Social Anthropology at the University of Manchester
Social Anthropology is part of the recently enlarged School of Social Sciences (SOSS), along with Politics, Economic Studies, Philosophy, Sociology, Law and Criminology. Social Anthropology continues to play a significant role in the School and the University in terms of student satisfaction and significant grant capture.
There are currently 22 permanent members of staff. We have recently appointed a new lecturer in digital anthropology, Jolynna Sinanan, who will be joining us in September. Constance Smith, (ESRC Future Leader, formerly Hallsworth Research Fellow) has recently been confirmed as a permanent member of the department, as have Petra Kalshoven and Sebastien Bachelet. We also host William Wheeler as Leverhulme Early Career Fellow. We hired one temporary lecturer, Alexandra Donofrio and re-hired another temporary lecturer, Arran Calvert.
Paul Henley retired at the end of the last academic year and is now Professor Emeritus. Jeanette Edwards will be retiring in the autumn, but she will retain her connection with the department as Professor Emerita. Stef Jansen will be leaving us for Sarajevo in the summer. Tony Simpson will be handing over the Head of Department role to Andrew Irving at the end of July.
Teaching
We are currently supervising around 50 PhD students, and we have around the same number of taught Masters students on our programmes. The BSocSci Degree programme continues to attract high-quality undergraduate students. The department contributes to a number of degree programmes, most substantially to the B.A. in Social Sciences whose Director, Katie Smith, is from our department.
The department remains at the forefront of post-graduate teaching in visual anthropology and this year it has expanded access to this area of expertise to undergraduate students by offering a first-year introductory course on four fields of study and practice in visual anthropology: art, photography, sound, and film. The quality of our teaching was in evidence at the 2021 Royal Anthropological Film Festival. A Granada Centre for Visual Anthropology alumna, TanjaWol Sørensen, won the main prize with the film 'A Colombian Family'. Two other alumni, ZeynepKaserçi and Melanie Grant got commendations for the student film prize.
Research
As elsewhere, Covid has had an impact on research activity, though we have managed to continue departmental seminars on zoom.
Peter Wade’s project, Cultures of Anti-Racism in Latin America, (funded by the AHRC from their GCRF/ODA stream), has had to cancel all planned f2f workshops in the UK and Latin America last year and this year. However, building collaborations with artists and collecting data has been able to proceed virtually, with some f2f elements in Brazil and Colombia (after Covid restart approval from the university). Now, however, the ODA funding cuts are likely to severely affect the project in ways yet to be confirmed; for now it seems the RAs’ jobs are safe (8 months to run); and hopefully payments to overseas collaborators may also be safe; but the events planned for November are at risk.
The Beam nuclear and social research network has carried on working remotely. They are developing a postgraduate module for the spring semester 2021-22 on ‘Nuclear Science and Engineering as Social Practice’. The idea is to engage students from engineering, nuclear and social sciences and the humanities. They have also developed a short series of taster lectures - two of which are already available on line, and the third will be up soon:
- "Bodies in time: measuring and categorising in environmental clean-up" with Petra Tjitske Kalshoven
- "Nuclear publics" with Penny Harvey
- "Economy and Morality in the Nuclear Field" with Basak Sarac-Lesavre.

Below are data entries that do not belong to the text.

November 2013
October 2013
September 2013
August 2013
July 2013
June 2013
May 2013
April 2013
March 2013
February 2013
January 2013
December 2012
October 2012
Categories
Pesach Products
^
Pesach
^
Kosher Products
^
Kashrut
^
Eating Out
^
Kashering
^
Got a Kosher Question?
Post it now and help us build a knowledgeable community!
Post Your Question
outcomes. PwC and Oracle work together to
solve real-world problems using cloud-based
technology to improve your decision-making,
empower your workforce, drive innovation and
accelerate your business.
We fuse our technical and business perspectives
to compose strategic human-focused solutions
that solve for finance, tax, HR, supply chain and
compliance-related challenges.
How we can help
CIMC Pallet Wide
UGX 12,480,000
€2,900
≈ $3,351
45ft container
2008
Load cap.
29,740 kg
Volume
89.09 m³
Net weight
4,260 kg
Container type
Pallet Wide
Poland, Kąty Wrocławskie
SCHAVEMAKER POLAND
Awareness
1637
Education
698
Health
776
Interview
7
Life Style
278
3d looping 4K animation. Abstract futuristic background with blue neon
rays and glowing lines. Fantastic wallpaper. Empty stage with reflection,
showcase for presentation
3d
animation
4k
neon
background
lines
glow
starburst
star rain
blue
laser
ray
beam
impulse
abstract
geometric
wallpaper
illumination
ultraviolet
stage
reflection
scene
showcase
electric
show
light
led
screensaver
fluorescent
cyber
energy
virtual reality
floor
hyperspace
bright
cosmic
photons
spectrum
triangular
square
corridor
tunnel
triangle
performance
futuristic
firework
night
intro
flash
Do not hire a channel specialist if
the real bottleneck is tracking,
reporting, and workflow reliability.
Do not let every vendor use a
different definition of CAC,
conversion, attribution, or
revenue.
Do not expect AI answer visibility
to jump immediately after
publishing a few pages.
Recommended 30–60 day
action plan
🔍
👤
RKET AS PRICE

Basak has organised a seminar series on 'Making the Unknown Knowable' which is generating international interest. See our departmental website for more details.
Olga Ulturgasheva’s ERC-funded Cosmological Visionaries project (in collaboration with King’s College, London) has also been impacted. Some research activities have been moved online, including Skype/Zoom meetings with the research partners in Russia as well as interactions with knowledgeable collaborators over Whatsup and email. The RA in Social Anthropology field research is now postponed until early autumn and the research trip of the RA in History and Philosophy of Science has also been postponed until July-August.
Recent research awards in the department include:
Madeleine Reeves’s Wellcome Trust Investigator Award, Addressing Infertility in Emergent Reproductive Markets: An Anthropology of Cross-Border Reproductive Care in Contemporary Central Asia; and Sebastien Bachelet’s ESRC New Investigator Grant, Crimes of Solidarity: an ethnographic study of illegalization and criminalization amongst pro-migration activists and other citizens.
With financial support from the School of Social Sciences and the department, Soumhya Venkatesan has recruited 27 students at undergraduate and postgraduate levels to participate in her collaborative project, Decolonising the Anthropology Curriculum. The funding pays students for their intellectual labour spread out over a number of workshops in the current academic year for which they prepare by first engaging in a number of hours of reading. The resulting book publication and video will credit all student participants.